* _Document_
•••
February
18, 2005 What
ever happened to reporting?
There
really isn't much to write about in the business this month. The box office is
a bore - Sony trifecta or not - Oscar has become a bore this year with only a
few hopes for surprises of any kind next Sunday, and while there has been some
strong reportage of the Eucalyptus car wreck in Australia in the last week,
the only added piece of reporting from anyone here at home was the note that Peter
Rice had spent a lot of time down under instead of partying with the Sideways
team… and Team Searchlight wasn't withholding that information at all… it was
just withholding why he was down there so much.
•••
* _Collected data_

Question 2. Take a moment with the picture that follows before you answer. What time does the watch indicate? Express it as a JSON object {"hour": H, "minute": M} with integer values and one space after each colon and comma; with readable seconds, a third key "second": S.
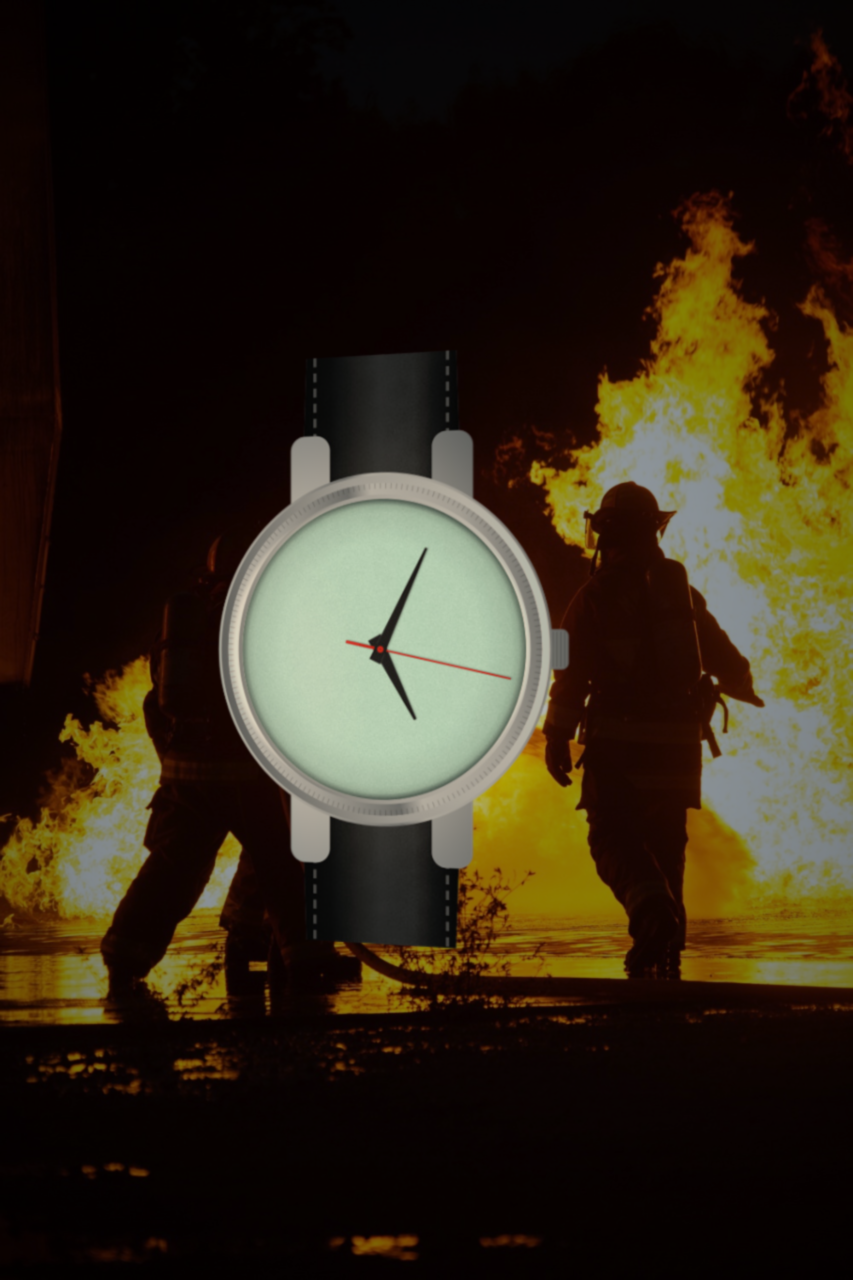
•••
* _Task objective_
Please reproduce the whole column on reporting word for word. The material above comes from a different source.

* _The solution_
February
18, 2005 What
ever happened to reporting?
There
really isn't much to write about in the business this month. The box office is
a bore - Sony trifecta or not - Oscar has become a bore this year with only a
few hopes for surprises of any kind next Sunday, and while there has been some
strong reportage of the Eucalyptus car wreck in Australia in the last week,
the only added piece of reporting from anyone here at home was the note that Peter
Rice had spent a lot of time down under instead of partying with the Sideways
team… and Team Searchlight wasn't withholding that information at all… it was
just withholding why he was down there so much.